Le nez n’est pas sculpté pour

  • les sveltes trentenaires qui coupent leur cidre à l’eau,
  • les amateurs de tofu vegan décarboné titulaires d’un abonnement à la salle de technosport où Abdel donne des cours de parkour très croquignolesques même s’il faut s’accrocher, ou
  • les mémères qui se prennent pour une intouchable diva parce qu’elles ont teint en rouge violet la vieille choucroute moisie qui leur sert de couvre-crâne et en ont déduit que le monde, fasciné par leur crinière ridicule, leur appartenait.

Non, le truc est animal.
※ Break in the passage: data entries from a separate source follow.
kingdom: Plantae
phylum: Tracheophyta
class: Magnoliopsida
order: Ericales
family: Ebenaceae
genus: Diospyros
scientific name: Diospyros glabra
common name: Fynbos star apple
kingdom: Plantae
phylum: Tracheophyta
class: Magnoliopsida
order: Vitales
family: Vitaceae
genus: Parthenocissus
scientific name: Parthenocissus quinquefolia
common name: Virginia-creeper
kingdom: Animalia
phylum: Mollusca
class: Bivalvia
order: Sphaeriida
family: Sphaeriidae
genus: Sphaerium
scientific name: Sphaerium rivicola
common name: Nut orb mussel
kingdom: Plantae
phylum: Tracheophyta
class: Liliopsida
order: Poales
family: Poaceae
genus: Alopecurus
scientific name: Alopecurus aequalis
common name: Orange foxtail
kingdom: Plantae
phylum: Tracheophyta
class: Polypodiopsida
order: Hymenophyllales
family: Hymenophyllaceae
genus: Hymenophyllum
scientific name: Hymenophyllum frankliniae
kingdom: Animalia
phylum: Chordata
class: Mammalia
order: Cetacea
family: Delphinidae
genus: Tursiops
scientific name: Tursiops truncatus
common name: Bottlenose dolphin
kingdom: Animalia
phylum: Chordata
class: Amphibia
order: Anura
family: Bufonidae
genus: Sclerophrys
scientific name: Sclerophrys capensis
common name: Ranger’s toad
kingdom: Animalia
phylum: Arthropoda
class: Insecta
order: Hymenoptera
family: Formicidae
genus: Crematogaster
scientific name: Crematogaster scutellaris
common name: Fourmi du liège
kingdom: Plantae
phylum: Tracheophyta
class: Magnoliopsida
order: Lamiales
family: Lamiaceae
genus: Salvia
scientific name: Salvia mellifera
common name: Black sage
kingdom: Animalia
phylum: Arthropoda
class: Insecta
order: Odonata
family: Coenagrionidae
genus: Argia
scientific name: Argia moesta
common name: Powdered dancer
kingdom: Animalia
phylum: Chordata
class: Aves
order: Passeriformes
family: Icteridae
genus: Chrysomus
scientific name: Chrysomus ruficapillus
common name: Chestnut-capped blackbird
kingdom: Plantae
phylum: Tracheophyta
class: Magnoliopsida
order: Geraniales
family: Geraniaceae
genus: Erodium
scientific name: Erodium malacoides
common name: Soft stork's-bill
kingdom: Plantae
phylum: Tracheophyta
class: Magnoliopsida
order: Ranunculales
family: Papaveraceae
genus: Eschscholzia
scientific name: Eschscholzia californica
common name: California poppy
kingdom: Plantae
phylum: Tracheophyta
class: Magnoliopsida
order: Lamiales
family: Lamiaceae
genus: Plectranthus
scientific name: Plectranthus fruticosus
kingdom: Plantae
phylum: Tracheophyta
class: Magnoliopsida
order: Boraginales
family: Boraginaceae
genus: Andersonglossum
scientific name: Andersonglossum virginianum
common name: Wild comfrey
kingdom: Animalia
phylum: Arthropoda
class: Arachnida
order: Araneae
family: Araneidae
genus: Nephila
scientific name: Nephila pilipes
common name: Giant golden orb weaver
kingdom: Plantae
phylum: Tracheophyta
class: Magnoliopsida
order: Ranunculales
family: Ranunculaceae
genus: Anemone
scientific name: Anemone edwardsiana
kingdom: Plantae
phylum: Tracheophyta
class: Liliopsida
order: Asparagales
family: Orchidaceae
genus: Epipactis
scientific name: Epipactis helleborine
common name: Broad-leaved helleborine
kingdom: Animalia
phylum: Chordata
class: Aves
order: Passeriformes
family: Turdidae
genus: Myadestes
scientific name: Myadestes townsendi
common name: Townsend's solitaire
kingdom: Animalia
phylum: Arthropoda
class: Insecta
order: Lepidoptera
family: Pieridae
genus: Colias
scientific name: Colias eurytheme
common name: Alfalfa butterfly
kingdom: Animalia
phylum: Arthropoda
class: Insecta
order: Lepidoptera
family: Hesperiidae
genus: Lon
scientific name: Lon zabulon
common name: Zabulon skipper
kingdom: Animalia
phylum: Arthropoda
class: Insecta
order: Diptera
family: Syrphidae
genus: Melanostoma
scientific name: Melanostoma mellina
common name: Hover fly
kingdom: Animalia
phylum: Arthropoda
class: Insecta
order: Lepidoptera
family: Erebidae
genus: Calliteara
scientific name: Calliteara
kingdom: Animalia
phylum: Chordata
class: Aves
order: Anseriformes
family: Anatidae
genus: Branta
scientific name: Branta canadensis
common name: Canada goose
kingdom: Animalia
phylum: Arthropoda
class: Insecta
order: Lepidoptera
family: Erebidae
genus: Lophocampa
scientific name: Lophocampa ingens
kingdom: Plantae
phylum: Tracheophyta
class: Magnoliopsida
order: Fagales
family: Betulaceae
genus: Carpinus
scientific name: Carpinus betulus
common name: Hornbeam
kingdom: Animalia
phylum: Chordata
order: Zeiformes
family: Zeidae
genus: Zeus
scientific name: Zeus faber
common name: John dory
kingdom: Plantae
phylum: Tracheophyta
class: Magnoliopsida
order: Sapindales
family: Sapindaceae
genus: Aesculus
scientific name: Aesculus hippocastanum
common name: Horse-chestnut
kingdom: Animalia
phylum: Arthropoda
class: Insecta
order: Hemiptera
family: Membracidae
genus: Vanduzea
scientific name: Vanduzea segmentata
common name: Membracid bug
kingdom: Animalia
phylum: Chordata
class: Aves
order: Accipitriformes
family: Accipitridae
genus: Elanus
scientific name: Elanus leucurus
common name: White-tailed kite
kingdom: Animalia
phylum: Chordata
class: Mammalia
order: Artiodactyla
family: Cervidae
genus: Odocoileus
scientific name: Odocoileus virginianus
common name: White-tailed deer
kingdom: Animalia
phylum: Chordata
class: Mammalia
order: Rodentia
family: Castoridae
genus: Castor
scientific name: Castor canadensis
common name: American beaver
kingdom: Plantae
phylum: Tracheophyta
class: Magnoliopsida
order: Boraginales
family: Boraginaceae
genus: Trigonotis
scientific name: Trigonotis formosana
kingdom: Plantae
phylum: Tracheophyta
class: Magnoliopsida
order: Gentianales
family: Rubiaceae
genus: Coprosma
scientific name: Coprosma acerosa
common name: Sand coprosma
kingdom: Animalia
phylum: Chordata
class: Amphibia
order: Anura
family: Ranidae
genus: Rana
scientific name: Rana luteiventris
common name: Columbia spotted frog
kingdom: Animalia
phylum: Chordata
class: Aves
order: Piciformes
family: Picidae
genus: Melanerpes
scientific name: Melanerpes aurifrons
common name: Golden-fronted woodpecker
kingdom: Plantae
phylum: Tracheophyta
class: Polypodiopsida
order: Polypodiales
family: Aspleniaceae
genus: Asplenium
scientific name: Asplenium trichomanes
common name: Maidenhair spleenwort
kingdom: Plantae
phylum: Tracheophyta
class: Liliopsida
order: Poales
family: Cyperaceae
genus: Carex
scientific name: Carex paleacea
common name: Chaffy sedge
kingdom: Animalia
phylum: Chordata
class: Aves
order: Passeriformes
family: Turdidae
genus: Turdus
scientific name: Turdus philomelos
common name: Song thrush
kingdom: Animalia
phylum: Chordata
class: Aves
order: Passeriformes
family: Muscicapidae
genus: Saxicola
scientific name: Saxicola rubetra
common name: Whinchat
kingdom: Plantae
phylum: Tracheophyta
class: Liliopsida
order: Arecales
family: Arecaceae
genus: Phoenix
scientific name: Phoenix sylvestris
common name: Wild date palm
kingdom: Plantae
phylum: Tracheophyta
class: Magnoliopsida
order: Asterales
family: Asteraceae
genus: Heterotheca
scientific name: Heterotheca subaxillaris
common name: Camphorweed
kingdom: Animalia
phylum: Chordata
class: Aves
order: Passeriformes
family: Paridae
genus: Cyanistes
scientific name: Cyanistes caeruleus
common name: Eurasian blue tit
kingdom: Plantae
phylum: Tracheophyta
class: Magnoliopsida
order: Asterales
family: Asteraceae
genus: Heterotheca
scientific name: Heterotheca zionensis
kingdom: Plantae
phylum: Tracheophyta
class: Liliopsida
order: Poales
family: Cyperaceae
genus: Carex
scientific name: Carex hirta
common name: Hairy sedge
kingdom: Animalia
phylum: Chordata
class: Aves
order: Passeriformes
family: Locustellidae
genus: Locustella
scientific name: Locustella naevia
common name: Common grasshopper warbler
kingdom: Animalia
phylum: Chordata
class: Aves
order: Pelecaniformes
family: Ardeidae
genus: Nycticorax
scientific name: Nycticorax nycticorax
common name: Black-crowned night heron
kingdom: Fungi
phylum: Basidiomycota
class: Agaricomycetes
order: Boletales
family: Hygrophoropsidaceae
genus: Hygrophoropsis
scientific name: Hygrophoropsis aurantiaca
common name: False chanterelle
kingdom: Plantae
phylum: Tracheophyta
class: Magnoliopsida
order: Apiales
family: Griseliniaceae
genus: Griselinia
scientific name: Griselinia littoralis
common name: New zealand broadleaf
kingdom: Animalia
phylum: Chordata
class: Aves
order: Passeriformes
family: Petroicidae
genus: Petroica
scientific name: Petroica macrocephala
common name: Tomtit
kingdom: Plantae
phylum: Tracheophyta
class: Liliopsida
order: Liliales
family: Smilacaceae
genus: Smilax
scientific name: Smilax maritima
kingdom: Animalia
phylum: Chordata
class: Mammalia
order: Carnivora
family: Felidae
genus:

Il jette dans le tarin des espèces d’épaisses épices (attendez, la fête ne fait que commencer). Y danse une densité d’ensemble (non, non, c’est pas fini) tirant sur le cuir pas queer – voilà, tout s’est bien passé. Loin des vins qui s’excusent de meubler l’espace ménagé entre le reluquage et le sirotage, « L’histoire continue… » assume d’exister avec sa personnalité qui n’exclut pas des échos sensibles évoquant les harmoniques des notes bleues

  • (fruits rouges,
  • fragrance florale type lys,
  • reste de boiserie dans un habitacle clos).

Celui à qui ce tableau odorant ne donne pas envie de goûter a bien raison : ça en fera plus pour les autres.
La bouche saisit par son équilibre immédiat et évolutif.

  • La griotte semble s’approprier les papilles ;
  • pourtant, progressivement, une saveur s’approchant du pain d’épice
    • avale le noyau,
    • digère le fruit et
    • propose sa propre variation autour d’un fruit rouge inconnu ;
  • une finale étrangement boisée pour un vin élevé loin des fûts arborés se pare d’une astringence persistante.

Là encore, curieusement, celle-ci renforce la sapidité de l’histoire et semble donner au jus

  • un relief agréablement gravillonné sur lequel on prend plaisir à déraper,
  • une consistance sérieuse contre laquelle on se heurte, joyeux, et
  • une forme de résistance à l’oubli immédiat que l’on aimerait parfois adopter pour soi-même.

Si l’on ne cherche point un vin qui parle avec des accents circonflexes à des convives serrés dans la gaine de leur élégance de banquier privé pour notables de province, « L’histoire continue… » constitue une belle réussite à préempter en cave autour de 15-16 € (prix constaté).